Teaching neural networks to speedrun GTA V traffic laws
A supervised model that watches five frames of gameplay and decides which keys to mash, trained on 130 GB of human driving data.

What it does
T.E.D.D. 1104 is a PyTorch model that plays Grand Theft Auto V by looking at the screen. It ingests a sliding window of five screenshots taken 0.1 seconds apart, then predicts which keyboard keys (or Xbox controller inputs) to press next. The goal: reach a minimap waypoint fast while dodging cars, pedestrians, and the occasional lamp post.
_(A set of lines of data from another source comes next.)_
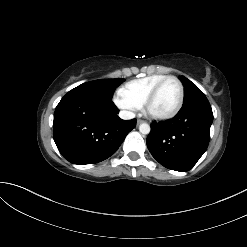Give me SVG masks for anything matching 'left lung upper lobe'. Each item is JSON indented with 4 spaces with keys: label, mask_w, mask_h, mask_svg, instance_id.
<instances>
[{
    "label": "left lung upper lobe",
    "mask_w": 247,
    "mask_h": 247,
    "mask_svg": "<svg viewBox=\"0 0 247 247\" xmlns=\"http://www.w3.org/2000/svg\"><path fill=\"white\" fill-rule=\"evenodd\" d=\"M180 80L184 85L183 105L191 102L194 99L205 97L204 93L189 79H187L184 76H181Z\"/></svg>",
    "instance_id": "1"
}]
</instances>
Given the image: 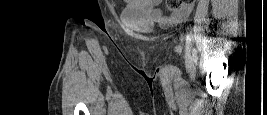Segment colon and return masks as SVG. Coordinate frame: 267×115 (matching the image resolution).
Segmentation results:
<instances>
[{"instance_id": "colon-1", "label": "colon", "mask_w": 267, "mask_h": 115, "mask_svg": "<svg viewBox=\"0 0 267 115\" xmlns=\"http://www.w3.org/2000/svg\"><path fill=\"white\" fill-rule=\"evenodd\" d=\"M192 0H168L166 2L167 9L169 11H178L186 5H190Z\"/></svg>"}]
</instances>
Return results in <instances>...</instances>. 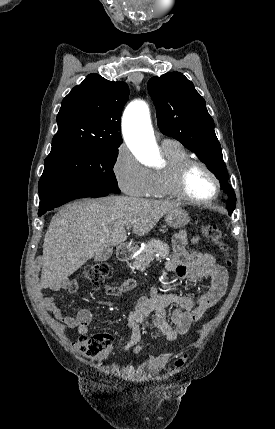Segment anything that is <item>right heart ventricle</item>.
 Returning <instances> with one entry per match:
<instances>
[{
	"label": "right heart ventricle",
	"instance_id": "1",
	"mask_svg": "<svg viewBox=\"0 0 275 429\" xmlns=\"http://www.w3.org/2000/svg\"><path fill=\"white\" fill-rule=\"evenodd\" d=\"M162 151L166 163L151 171V185L146 195L153 198H176L171 187L172 174L181 162L190 158V155L179 143L162 145Z\"/></svg>",
	"mask_w": 275,
	"mask_h": 429
}]
</instances>
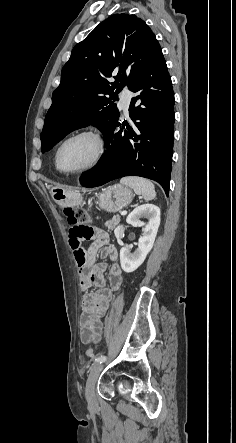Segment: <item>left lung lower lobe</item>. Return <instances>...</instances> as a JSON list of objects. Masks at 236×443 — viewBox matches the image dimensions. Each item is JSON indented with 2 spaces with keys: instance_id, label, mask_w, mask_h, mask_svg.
Wrapping results in <instances>:
<instances>
[{
  "instance_id": "1",
  "label": "left lung lower lobe",
  "mask_w": 236,
  "mask_h": 443,
  "mask_svg": "<svg viewBox=\"0 0 236 443\" xmlns=\"http://www.w3.org/2000/svg\"><path fill=\"white\" fill-rule=\"evenodd\" d=\"M132 98L127 130L118 120L104 134L107 151L99 165L84 172L80 184L96 187L124 176L158 182L169 194L174 141V93L161 47L157 43L141 72L129 87Z\"/></svg>"
}]
</instances>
Everything is supervised — no reinforcement learning, just imitation of human players.
The interesting bit
The architecture stacks EfficientNetV2 image encoders with a transformer encoder over the temporal sequence, using a [CLS] token to spit out key combinations. It’s end-to-end classification (or optional regression), not modular perception-planning-control. The author also ships three model sizes — 26M, 68M, and 138M parameters — with pretrained weights, and claims the setup can generalize to “any existing video game.” That last part is aspirational; the repo only demonstrates GTA V.
Key highlights
- Trained on ~130 GB of human-labelled data across weather and time-of-day variations
- Real-time inference script (
run_TEDD1104.py) with parallel sequence recording for higher key-press frequency - Supports both keyboard and virtual Xbox controller output regardless of training mode
- Training works on Linux; data generation and live inference require Windows 10/11
- Pretrained models available via GitHub Releases, with published test accuracies (city driving ~47-56% top-1, highway ~63-80%)
Caveats
- The 130 GB training dataset is listed as “Coming soon” — only dev and test sets are currently downloadable
torchvisioncompatibility is pinned below 0.15.0 with a vague “future release” promise- Test accuracy tables show macro-averaged city performance below 50% for the largest model, so “avoiding obstacles” is a generous framing
Verdict
Worth a spin if you’re researching imitation learning or want a concrete PyTorch Lightning project that bridges computer vision and game interaction. Skip it if you need reproducible training data today or expect autonomous driving insights transferable to physical vehicles.